According to FINRA, Crown Capital Securities, L.P. was censured and fined $75,000 on March 11, 2022, for paying approximately $19.3 million in transaction-based compensation to unregistered entities.
The firm paid commissions earned by its registered representatives to corporations and limited liability companies that the representatives had created as doing business as names for their securities businesses. While these entities were disclosed and approved as outside business activities, paying transaction-based compensation to unregistered entities violates FINRA rules designed to ensure that only properly registered and supervised individuals receive securities compensation.

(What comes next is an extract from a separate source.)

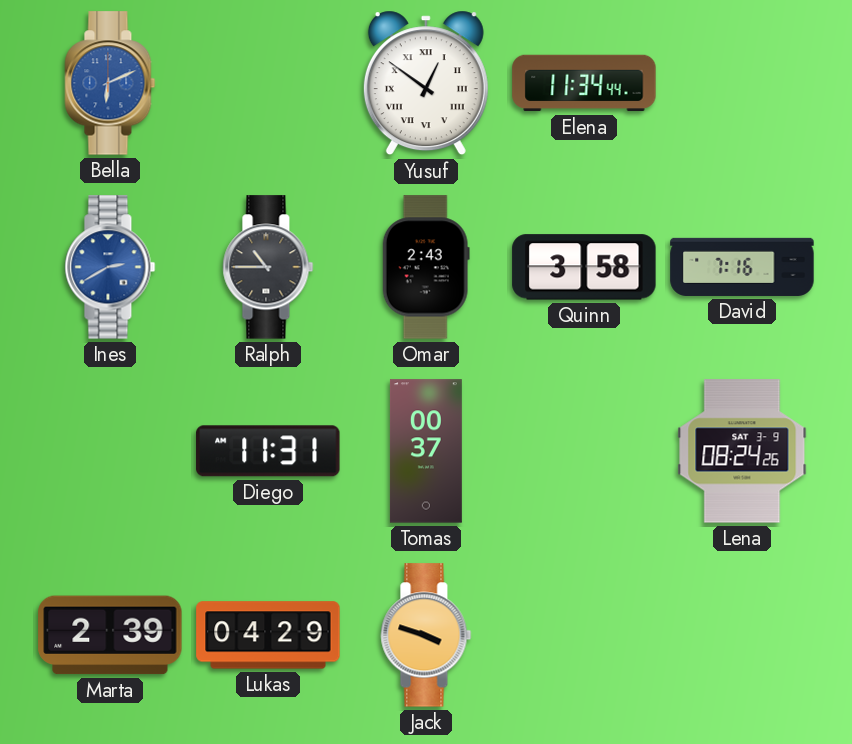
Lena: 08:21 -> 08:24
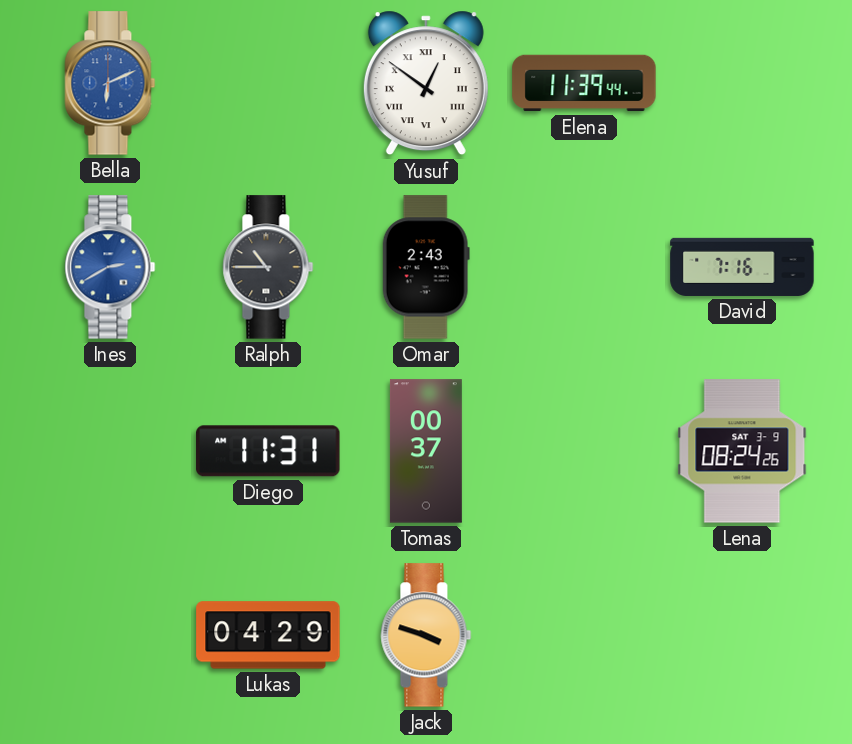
Elena: 11:34 -> 11:39
Quinn: 3:58 -> none
Marta: 2:39 -> none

FINRA Rule 2040 exists to maintain the integrity of the registration and supervision system. When commissions are paid to unregistered entities rather than directly to registered individuals, it creates opportunities for evasion of regulatory oversight, makes it more difficult to track conflicts of interest, and can obscure the true recipients of securities compensation.
The firm was also required to certify that all of its commission and payment arrangements, including those paid in connection with networking agreements, comply with FINRA Rule 2040.
This case demonstrates that even when outside business activities are properly disclosed and approved, firms cannot use those entities as conduits for securities compensation that should be paid to registered individuals. The structure and flow of compensation in the securities industry is regulated for important investor protection reasons.
Investors should understand that their financial professionals must be properly registered, and the compensation arrangements should be transparent. Complex payment structures involving multiple entities can sometimes be red flags for regulatory avoidance or attempts to obscure conflicts of interest.